It’s Sunday night again with one hour until the next intramural hockey game. Everyone is busy filling up water bottles, taping up hockey sticks, and checking their bags. All that’s left to do is send out a third e-mail to the rest of the team captains. Two teams took the goalie equipment out on Thursday and neither one has bothered to return it. With 50 minutes to go it turns to panic mode. We start making phone calls to any friends who may have equipment in between frantic refreshes of webmail. With 45 minutes to go one of the people on our team gets a hold of someone’s equipment. We can finally go play some hockey.
Ice hockey is an expensive sport. A full set of pads, ice skates, and a hockey stick can easily set you back $300. Pricey? Yes, but it is nothing compared to what you can spend on goalie equipment. Astonishingly, there are few people willingly to pay $700-$1200 to stand in front of a net and be repeatedly hit by hard, fast-moving pucks. To encourage teams to play who don’t have a goalie, or the equipment needed, intramurals provides two sets of goalie equipment.
In theory, this is a great idea. Only two teams play at any given time, and having two sets of equipment ensures that even if both teams needed it, they could both play. To use the goalie equipment, teams have to sign it out from the ’87 Gym cage. Teams were told at the captains meeting that the equipment should be returned the day after the game. Therefore, teams playing the next day can borrow the equipment and every team has a goalie.
The problem is that borrowing goalie equipment from the ’87 Gym does not work in practice. With no penalties for returning the equipment late, some teams wait three or four days.
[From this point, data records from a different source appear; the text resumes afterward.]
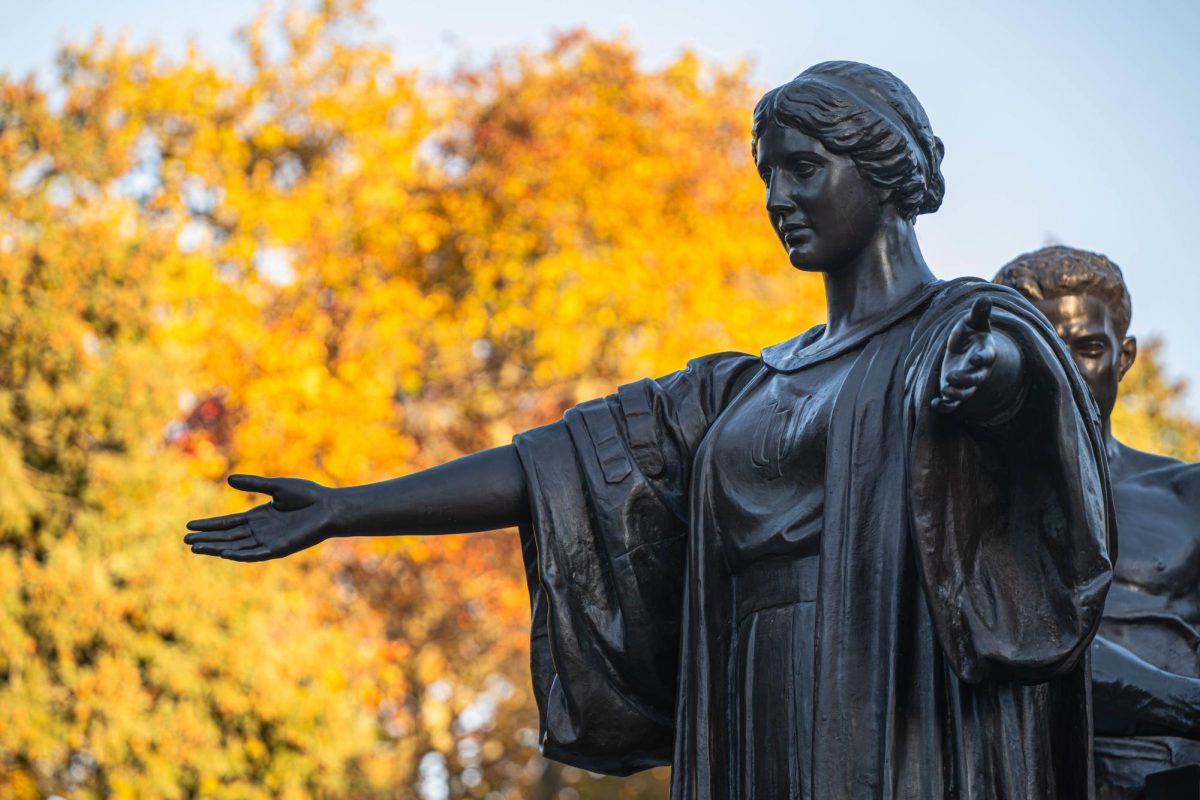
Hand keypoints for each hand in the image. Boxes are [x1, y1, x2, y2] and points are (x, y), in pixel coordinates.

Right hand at [184, 474, 335, 561]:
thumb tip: (229, 480)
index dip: (209, 525)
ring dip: (217, 548)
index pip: (228, 524)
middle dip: (207, 539)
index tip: (188, 526)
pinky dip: (240, 554)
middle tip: (186, 540)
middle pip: (228, 537)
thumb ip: (254, 484)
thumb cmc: (308, 495)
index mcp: (258, 517)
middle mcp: (260, 531)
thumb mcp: (276, 487)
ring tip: (196, 548)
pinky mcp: (280, 548)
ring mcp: (269, 541)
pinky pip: (255, 554)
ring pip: (237, 547)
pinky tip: (224, 554)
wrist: (330, 506)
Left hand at [933, 297, 1014, 415]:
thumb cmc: (969, 333)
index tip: (974, 357)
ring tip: (944, 390)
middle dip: (964, 379)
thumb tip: (985, 298)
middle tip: (949, 377)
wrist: (963, 349)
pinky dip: (944, 406)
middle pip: (976, 379)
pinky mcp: (955, 390)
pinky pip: (952, 403)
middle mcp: (978, 370)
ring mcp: (967, 383)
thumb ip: (978, 313)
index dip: (982, 358)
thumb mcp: (972, 322)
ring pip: (965, 393)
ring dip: (955, 394)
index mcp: (985, 352)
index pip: (988, 357)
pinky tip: (934, 403)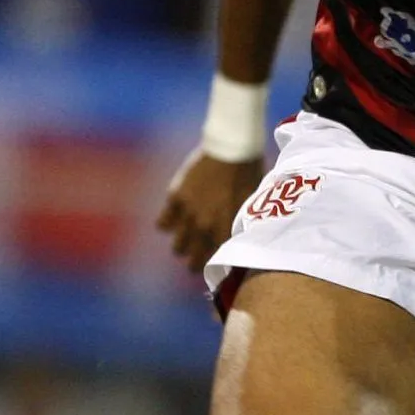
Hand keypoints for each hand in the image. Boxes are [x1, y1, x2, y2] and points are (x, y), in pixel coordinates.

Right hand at [155, 150, 263, 267]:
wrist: (232, 147)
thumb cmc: (249, 175)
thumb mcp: (252, 206)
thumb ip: (242, 227)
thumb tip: (242, 243)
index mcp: (226, 230)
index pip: (216, 263)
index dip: (217, 267)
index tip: (217, 266)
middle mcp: (205, 227)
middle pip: (193, 261)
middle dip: (197, 262)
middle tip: (200, 256)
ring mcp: (188, 213)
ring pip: (177, 247)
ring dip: (183, 245)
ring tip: (189, 239)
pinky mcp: (175, 198)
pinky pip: (162, 225)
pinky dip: (168, 225)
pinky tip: (176, 220)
With no way to contact these teams, we have to send multiple e-mails out to all of the team captains. Even with this barrage of e-mails there is no guarantee that anyone will respond. Perhaps the best plan would be to eject this one rogue team with no regard for the rules from the league. The problem is that it isn’t just one team, and that this wasn’t just one incident.
For three out of our six games we played there was no goalie equipment in the ’87 Gym, because two separate teams had not returned it for at least two days. For only one of those three incidents, a team responded that they had borrowed the equipment from another team, and I was able to drive there and get it; however, for the other two times, neither of the teams could be bothered to respond. It was only after calling everyone we could think of that our team managed to obtain some goalie equipment.
From talking with other people I know who play intramurals, this is not a problem isolated to our team. If something as simple as borrowing equipment for a game causes this many problems then it is time for a change. The best solution may be the simplest.
There is no reason to loan equipment out to various teams when it all ends up in the same place, the Houston Field House. Therefore, RPI should store the goalie equipment in some room or closet in the Field House and give the person overseeing intramurals for that day with the key. If a team needs goalie equipment, they can use it for their game and then leave it at the very place other teams would use it. Since the equipment will never leave the building, there will never be a problem with having it for a game, and we won’t have to send out any more e-mails.